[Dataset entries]

* * * *

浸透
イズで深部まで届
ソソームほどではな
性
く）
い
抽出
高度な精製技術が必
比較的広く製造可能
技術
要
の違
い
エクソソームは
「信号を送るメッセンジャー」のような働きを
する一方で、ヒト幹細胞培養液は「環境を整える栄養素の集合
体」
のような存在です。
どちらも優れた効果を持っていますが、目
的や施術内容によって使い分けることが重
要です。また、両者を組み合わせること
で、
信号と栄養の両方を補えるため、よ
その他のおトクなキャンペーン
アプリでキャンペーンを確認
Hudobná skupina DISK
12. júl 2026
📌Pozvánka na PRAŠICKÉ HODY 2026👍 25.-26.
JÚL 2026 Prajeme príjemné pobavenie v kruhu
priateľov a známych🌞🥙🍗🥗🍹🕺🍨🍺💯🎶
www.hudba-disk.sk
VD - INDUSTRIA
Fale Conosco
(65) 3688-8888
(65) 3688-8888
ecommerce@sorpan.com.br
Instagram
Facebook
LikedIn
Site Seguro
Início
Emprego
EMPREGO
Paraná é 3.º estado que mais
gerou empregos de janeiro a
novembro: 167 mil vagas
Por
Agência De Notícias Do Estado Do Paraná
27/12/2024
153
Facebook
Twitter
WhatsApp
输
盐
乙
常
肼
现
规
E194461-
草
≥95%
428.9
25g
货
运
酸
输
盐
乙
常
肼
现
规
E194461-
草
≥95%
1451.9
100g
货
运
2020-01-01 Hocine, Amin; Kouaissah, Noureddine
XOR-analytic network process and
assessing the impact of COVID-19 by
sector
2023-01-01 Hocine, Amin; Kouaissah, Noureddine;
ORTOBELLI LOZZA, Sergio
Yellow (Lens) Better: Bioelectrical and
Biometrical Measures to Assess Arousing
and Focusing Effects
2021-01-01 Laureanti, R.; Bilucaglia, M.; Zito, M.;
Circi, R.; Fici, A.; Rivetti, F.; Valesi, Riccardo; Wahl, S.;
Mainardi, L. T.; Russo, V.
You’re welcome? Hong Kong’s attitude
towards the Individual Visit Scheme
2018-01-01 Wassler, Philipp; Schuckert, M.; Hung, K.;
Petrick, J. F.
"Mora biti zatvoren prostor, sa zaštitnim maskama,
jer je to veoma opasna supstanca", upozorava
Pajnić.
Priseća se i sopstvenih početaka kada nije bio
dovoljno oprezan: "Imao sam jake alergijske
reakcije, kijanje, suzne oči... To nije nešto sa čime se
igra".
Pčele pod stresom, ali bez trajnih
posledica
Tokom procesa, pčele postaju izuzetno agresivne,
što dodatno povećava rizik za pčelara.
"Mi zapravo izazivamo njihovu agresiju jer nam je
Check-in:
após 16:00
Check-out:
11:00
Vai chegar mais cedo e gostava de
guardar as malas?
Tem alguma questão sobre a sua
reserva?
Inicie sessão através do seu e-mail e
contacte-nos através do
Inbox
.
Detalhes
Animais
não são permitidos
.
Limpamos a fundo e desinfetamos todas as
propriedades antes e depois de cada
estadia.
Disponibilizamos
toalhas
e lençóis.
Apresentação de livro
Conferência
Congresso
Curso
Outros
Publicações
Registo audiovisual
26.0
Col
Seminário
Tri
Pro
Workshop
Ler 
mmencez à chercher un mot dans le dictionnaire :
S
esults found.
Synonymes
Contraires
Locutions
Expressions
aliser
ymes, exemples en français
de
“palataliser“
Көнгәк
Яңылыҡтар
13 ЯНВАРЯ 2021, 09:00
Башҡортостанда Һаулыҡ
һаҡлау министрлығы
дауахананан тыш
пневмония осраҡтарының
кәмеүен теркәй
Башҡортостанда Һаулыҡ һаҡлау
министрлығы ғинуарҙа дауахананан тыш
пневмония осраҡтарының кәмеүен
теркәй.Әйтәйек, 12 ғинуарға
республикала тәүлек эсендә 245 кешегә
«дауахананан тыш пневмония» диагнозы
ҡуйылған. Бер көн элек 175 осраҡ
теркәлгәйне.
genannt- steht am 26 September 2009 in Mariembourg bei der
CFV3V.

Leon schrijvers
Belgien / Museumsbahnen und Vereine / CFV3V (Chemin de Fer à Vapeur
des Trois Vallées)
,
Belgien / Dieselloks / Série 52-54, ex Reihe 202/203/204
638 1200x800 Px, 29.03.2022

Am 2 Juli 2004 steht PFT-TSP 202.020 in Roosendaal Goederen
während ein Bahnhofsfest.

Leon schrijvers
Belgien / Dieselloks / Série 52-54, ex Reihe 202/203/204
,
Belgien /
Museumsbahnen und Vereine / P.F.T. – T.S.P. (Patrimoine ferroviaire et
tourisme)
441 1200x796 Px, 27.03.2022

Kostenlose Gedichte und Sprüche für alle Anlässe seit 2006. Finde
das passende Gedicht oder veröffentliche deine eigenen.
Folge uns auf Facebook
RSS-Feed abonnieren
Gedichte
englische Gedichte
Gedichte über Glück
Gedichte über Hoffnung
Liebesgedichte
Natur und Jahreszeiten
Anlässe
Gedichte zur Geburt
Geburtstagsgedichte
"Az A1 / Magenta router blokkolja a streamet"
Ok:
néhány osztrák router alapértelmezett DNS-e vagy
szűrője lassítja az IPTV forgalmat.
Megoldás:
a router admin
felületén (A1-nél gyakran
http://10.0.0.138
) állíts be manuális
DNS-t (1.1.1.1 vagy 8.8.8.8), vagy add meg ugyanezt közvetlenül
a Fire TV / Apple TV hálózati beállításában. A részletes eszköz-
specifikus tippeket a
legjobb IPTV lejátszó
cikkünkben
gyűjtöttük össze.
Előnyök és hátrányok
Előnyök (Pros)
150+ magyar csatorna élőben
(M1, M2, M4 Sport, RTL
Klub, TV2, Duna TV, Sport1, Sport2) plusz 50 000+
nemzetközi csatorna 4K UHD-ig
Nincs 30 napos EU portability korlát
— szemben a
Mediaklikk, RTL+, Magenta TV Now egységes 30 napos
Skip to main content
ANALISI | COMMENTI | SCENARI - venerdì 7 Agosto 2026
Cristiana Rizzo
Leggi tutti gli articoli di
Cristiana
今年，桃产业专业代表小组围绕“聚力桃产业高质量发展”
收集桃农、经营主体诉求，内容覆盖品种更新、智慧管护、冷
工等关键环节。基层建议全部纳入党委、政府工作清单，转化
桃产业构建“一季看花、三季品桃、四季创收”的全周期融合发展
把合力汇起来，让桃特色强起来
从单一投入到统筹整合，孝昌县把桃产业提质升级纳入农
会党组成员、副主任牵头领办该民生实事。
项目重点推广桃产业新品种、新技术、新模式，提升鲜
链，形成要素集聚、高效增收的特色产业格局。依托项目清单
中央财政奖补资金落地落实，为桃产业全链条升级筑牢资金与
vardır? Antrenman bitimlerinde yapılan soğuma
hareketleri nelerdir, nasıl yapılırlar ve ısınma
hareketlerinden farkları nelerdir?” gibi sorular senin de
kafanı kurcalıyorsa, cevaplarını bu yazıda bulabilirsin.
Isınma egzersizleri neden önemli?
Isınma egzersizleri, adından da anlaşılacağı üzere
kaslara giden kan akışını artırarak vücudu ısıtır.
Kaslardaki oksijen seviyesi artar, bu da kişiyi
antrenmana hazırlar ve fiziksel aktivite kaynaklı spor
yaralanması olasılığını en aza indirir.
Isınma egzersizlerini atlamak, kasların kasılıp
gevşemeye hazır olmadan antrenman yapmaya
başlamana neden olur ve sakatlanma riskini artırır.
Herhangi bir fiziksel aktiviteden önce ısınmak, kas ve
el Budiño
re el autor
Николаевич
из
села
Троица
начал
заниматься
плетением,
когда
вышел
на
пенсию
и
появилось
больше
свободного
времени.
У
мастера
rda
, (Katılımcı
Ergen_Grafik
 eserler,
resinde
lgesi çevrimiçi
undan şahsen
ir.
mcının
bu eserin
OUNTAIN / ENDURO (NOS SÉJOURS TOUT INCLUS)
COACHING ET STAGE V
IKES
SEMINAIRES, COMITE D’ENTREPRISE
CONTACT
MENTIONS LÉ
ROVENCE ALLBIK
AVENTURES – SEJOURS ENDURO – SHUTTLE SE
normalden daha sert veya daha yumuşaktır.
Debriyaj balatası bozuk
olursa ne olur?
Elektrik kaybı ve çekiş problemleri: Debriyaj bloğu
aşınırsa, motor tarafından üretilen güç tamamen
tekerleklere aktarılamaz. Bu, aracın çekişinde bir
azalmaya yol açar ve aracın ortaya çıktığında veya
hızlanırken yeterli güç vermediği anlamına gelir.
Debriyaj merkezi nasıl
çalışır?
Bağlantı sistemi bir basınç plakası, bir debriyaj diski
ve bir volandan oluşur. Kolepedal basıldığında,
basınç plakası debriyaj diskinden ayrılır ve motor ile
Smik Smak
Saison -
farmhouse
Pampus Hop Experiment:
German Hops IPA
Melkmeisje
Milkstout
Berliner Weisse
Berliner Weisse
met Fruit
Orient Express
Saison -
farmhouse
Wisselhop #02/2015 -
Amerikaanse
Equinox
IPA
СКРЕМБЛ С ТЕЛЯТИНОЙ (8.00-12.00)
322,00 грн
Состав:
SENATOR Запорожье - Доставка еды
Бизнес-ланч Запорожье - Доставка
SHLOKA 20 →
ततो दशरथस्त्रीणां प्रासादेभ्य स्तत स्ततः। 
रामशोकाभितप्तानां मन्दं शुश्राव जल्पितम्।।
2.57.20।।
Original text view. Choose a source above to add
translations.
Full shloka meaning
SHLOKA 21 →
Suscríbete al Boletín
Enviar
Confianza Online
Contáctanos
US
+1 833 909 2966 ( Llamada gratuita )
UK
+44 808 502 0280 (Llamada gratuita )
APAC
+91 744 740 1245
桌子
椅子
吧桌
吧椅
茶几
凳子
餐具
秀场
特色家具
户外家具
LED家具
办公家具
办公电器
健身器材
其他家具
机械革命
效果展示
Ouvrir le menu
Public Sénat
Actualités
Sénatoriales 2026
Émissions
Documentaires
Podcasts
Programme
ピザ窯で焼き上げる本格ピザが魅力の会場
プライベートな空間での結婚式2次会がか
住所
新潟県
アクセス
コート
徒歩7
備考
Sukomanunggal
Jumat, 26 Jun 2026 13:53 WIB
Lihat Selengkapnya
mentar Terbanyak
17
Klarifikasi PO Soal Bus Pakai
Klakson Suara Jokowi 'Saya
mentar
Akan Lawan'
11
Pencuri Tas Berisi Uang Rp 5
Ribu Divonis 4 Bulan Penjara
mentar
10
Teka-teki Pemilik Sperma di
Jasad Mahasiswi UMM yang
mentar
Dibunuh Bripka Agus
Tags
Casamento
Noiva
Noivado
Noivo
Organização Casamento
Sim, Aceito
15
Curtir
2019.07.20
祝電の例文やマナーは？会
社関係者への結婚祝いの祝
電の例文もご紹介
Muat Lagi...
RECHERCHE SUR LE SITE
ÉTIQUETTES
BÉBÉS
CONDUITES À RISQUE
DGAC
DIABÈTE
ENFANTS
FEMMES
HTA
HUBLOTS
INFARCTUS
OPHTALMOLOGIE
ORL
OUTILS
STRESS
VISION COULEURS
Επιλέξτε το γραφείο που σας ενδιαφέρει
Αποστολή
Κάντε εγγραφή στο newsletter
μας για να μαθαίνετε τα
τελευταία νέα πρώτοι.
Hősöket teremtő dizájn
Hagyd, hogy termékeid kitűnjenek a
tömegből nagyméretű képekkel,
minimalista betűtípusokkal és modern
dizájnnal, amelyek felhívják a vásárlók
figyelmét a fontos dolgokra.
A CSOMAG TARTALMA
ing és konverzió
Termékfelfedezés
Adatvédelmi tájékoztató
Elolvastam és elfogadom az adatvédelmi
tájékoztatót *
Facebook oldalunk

* * * *

**EXERCISE DESCRIPTION:**
Print, unchanged, every line from the first line of the entries through the line containing "Conferência", including both.

**ANSWER FOR THIS EXERCISE:**
浸透
イズで深部まで届
ソソームほどではな
性
く）
い
抽出
高度な精製技術が必
比較的広く製造可能
技術
要
の違
い
エクソソームは
「信号を送るメッセンジャー」のような働きを
する一方で、ヒト幹細胞培養液は「環境を整える栄養素の集合
体」
のような存在です。
どちらも優れた効果を持っていますが、目
的や施術内容によって使い分けることが重
要です。また、両者を組み合わせること
で、
信号と栄養の両方を補えるため、よ
その他のおトクなキャンペーン
アプリでキャンペーンを確認
Hudobná skupina DISK
12. júl 2026
📌Pozvánka na PRAŠICKÉ HODY 2026👍 25.-26.
JÚL 2026 Prajeme príjemné pobavenie v kruhu
priateľov a známych🌞🥙🍗🥗🍹🕺🍨🍺💯🎶
www.hudba-disk.sk
VD - INDUSTRIA
Fale Conosco
(65) 3688-8888
(65) 3688-8888
ecommerce@sorpan.com.br
Instagram
Facebook
LikedIn
Site Seguro
Início
Emprego
EMPREGO
Paraná é 3.º estado que mais
gerou empregos de janeiro a
novembro: 167 mil vagas
Por
Agência De Notícias Do Estado Do Paraná
27/12/2024
153
Facebook
Twitter
WhatsApp
输
盐
乙
常
肼
现
规
E194461-
草
≥95%
428.9
25g
货
运
酸
输
盐
乙
常
肼
现
规
E194461-
草
≥95%
1451.9
100g
货
运
2020-01-01 Hocine, Amin; Kouaissah, Noureddine
XOR-analytic network process and
assessing the impact of COVID-19 by
sector
2023-01-01 Hocine, Amin; Kouaissah, Noureddine;
ORTOBELLI LOZZA, Sergio
Yellow (Lens) Better: Bioelectrical and
Biometrical Measures to Assess Arousing
and Focusing Effects
2021-01-01 Laureanti, R.; Bilucaglia, M.; Zito, M.;
Circi, R.; Fici, A.; Rivetti, F.; Valesi, Riccardo; Wahl, S.;
Mainardi, L. T.; Russo, V.
You’re welcome? Hong Kong’s attitude
towards the Individual Visit Scheme
2018-01-01 Wassler, Philipp; Schuckert, M.; Hung, K.;
Petrick, J. F.
"Mora biti zatvoren prostor, sa zaštitnim maskama,
jer je to veoma opasna supstanca", upozorava
Pajnić.
Priseća se i sopstvenih početaka kada nije bio
dovoljno oprezan: "Imao sam jake alergijske
reakcije, kijanje, suzne oči... To nije nešto sa čime se
igra".
Pčele pod stresom, ali bez trajnih
posledica
Tokom procesa, pčele postaju izuzetno agresivne,
što dodatno povećava rizik za pčelara.
"Mi zapravo izazivamo njihovu agresiju jer nam je
Check-in:
após 16:00
Check-out:
11:00
Vai chegar mais cedo e gostava de
guardar as malas?
Tem alguma questão sobre a sua
reserva?
Inicie sessão através do seu e-mail e
contacte-nos através do
Inbox
.
Detalhes
Animais
não são permitidos
.
Limpamos a fundo e desinfetamos todas as
propriedades antes e depois de cada
estadia.
Disponibilizamos
toalhas
e lençóis.
Apresentação de livro
Conferência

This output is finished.